# Ta Da! Rachel's fluffy butt by request!



## Rachel's Mom (Feb 26, 2007)

For everyone who asked for pics of rachel's fluffy butt! here it is! :curtain: :doh:


----------



## Carsonsdaddy (Nov 1, 2006)

"Look at the butt on that.... 

Yeah....she must work out..... "

a la Dumb and Dumber (I know it's supposed to be "he" must work out.)


----------



## Rachel's Mom (Feb 26, 2007)

*Lol*



Carsonsdaddy said:


> "Look at the butt on that....
> 
> Yeah....she must work out..... "
> 
> a la Dumb and Dumber (I know it's supposed to be "he" must work out.)


That made me chuckle and groan at the same time! LOL:bowl:


----------



## vrocco1 (Feb 25, 2006)

You need to change her name to fluffy 

BTW... Rachel looks GReat!


----------



## Rachel's Mom (Feb 26, 2007)

*thanks!*



vrocco1 said:


> You need to change her name to fluffy
> 
> BTW... Rachel looks GReat!


I already call Simon, my cat Fluff! LOL thanks Vern!


----------



## Oaklys Dad (Dec 28, 2005)

Rachel's butt feathers look great. Your groomer did a nice job.


----------



## Rachel's Mom (Feb 26, 2007)

*thanks!*



Oaklys Dad said:


> Rachel's butt feathers look great. Your groomer did a nice job.

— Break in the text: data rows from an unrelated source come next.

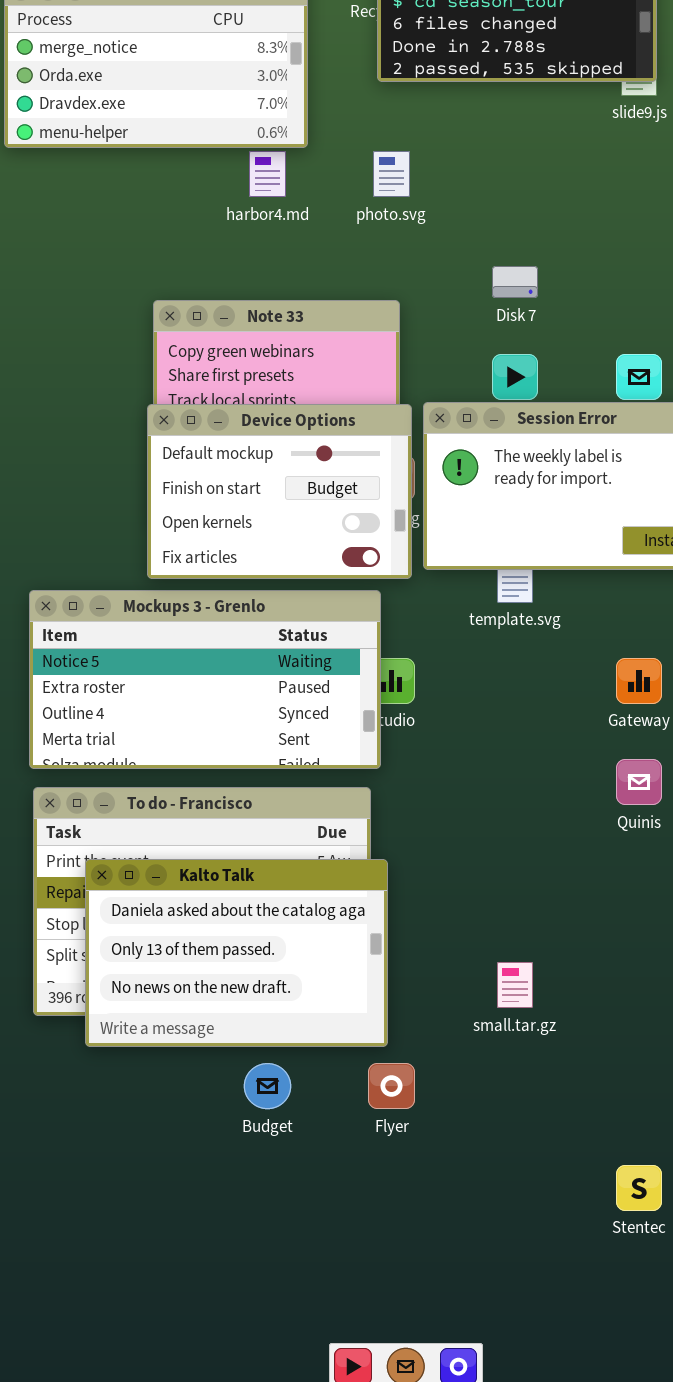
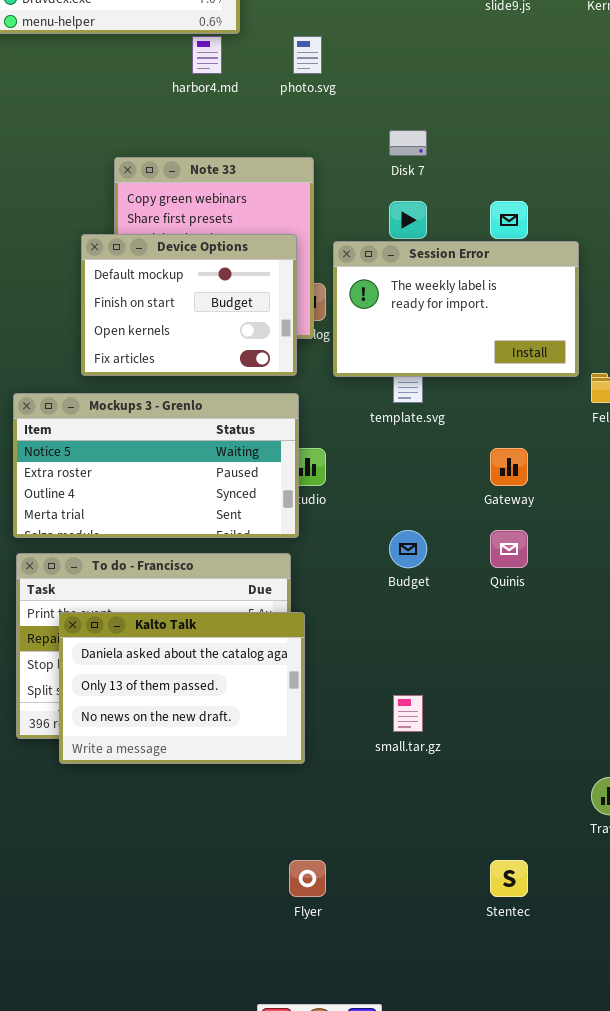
Device Options: [147,404,412,579] -> [81,234,297,376], moved
Budget: [244,1063,291,1109] -> [389,530,427,568], moved
Flyer: [368,1063,415,1109] -> [289,860,326,897], moved

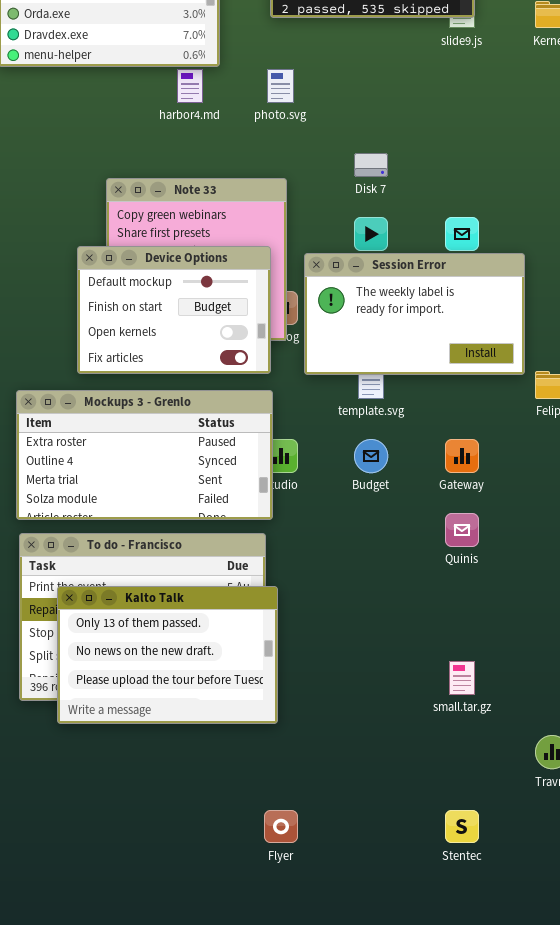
Mockups 3 - Grenlo: [13,393,299,538] -> [16,390,273,520], scrolled down 1 row
Budget: [389,530,427,568] -> [354,439,388,473], moved
Kalto Talk: [59,612,305,764] -> [57,586,278,724], scrolled down 1 row
small.tar.gz: [393,695,423,732] -> [449,661,475,695], moved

thanks rob! It was at petsmart but they did a good job, didn't they?


----------



## justmejanis (Feb 25, 2007)

Cute, very cute! She has a lovely rump!


----------



## KatzNK9 (Feb 27, 2007)

Hehehehe ... that's one fine lookin' butt!


----------



## HovawartMom (Aug 10, 2006)

Do you trim it or is she a natural!


----------



## Griffyn'sMom (Mar 22, 2007)

Pretty Petticoats! Tee Hee!


----------



## Rachel's Mom (Feb 26, 2007)

*thanks!*



justmejanis said:


> Cute, very cute! She has a lovely rump!

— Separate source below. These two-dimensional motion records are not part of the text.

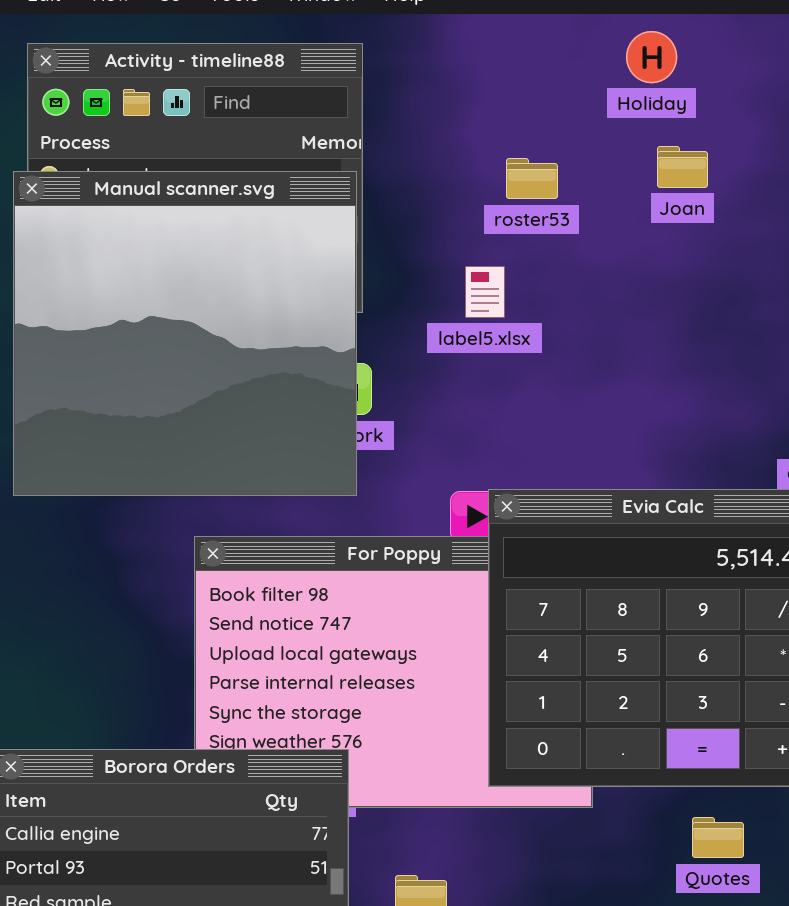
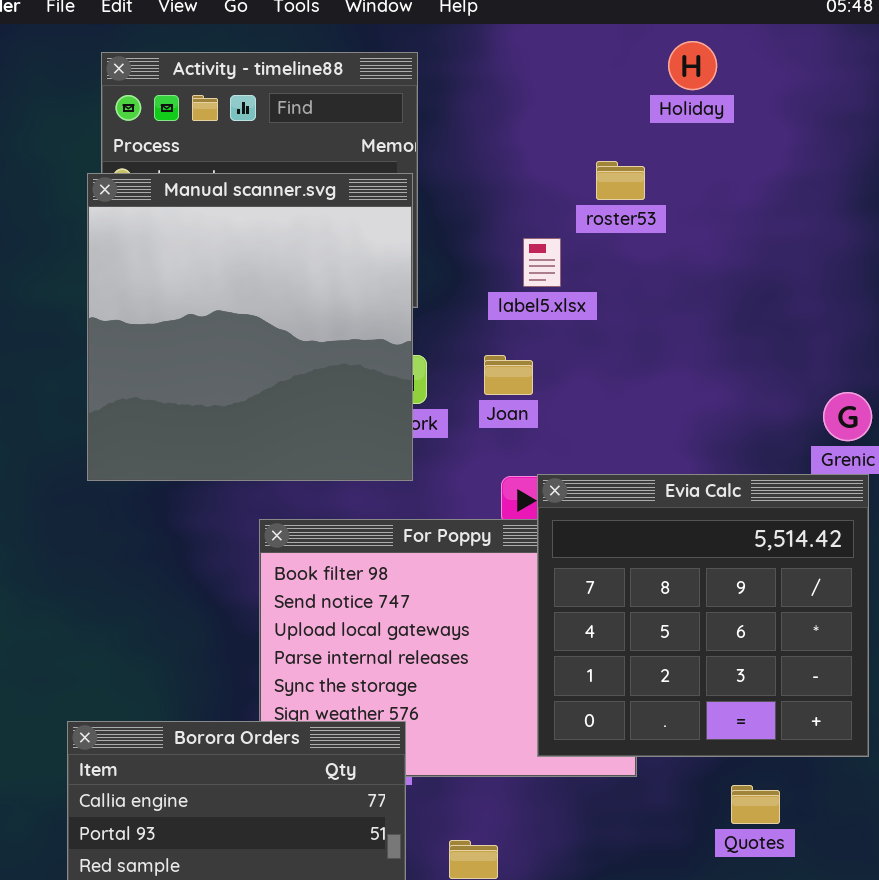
Joan: [657,146,708,188] -> [484,355,533,395], moved
roster53: [506,158,558,199] -> [596,161,645,200], moved
label5.xlsx: [465,266,505,318] -> [523,238,561,287], moved

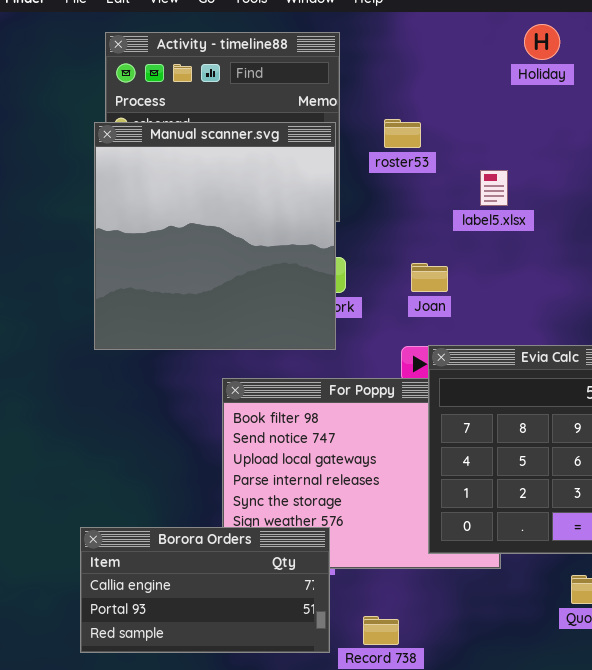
roster53: [596,161,645,200] -> [384,119,421,148], moved
label5.xlsx: [523,238,561,287] -> [480,170,508,206], moved
Joan: [484,355,533,395] -> [411,263,448,292], moved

thanks Janis! She hasn't wanted to get in her pool even though it is warm here, I guess she wants to stay fluffy? LOL:doh:


----------



## Rachel's Mom (Feb 26, 2007)

*Lol*



KatzNK9 said:


> Hehehehe ... that's one fine lookin' butt!


Butt Mom! You didn't show my pretty face! LOL


----------



## Rachel's Mom (Feb 26, 2007)

*trim*



golden&hovawart said:


> Do you trim it or is she a natural!


She went to the groomer's yesterday and got bathed, brushed, her nails done, and her feet trimmed, and a little off the butt! LOL


----------



## Rachel's Mom (Feb 26, 2007)

*thanks!*



Griffyn'sMom said:


> Pretty Petticoats! Tee Hee!


her butt feathers do look like pettincoats, don't they? thanks!


----------



## AquaClaraCanines (Mar 5, 2006)

Baby got back


----------



## sharlin (Feb 26, 2007)

Work It Rachel!!!!!!!!


----------



## Charlie06 (Feb 10, 2007)

I like fluffy butts and i can not lie
You other brothers can't deny.......


----------



## AquaClaraCanines (Mar 5, 2006)

She looks like one of those rap guy's girlfriends?


----------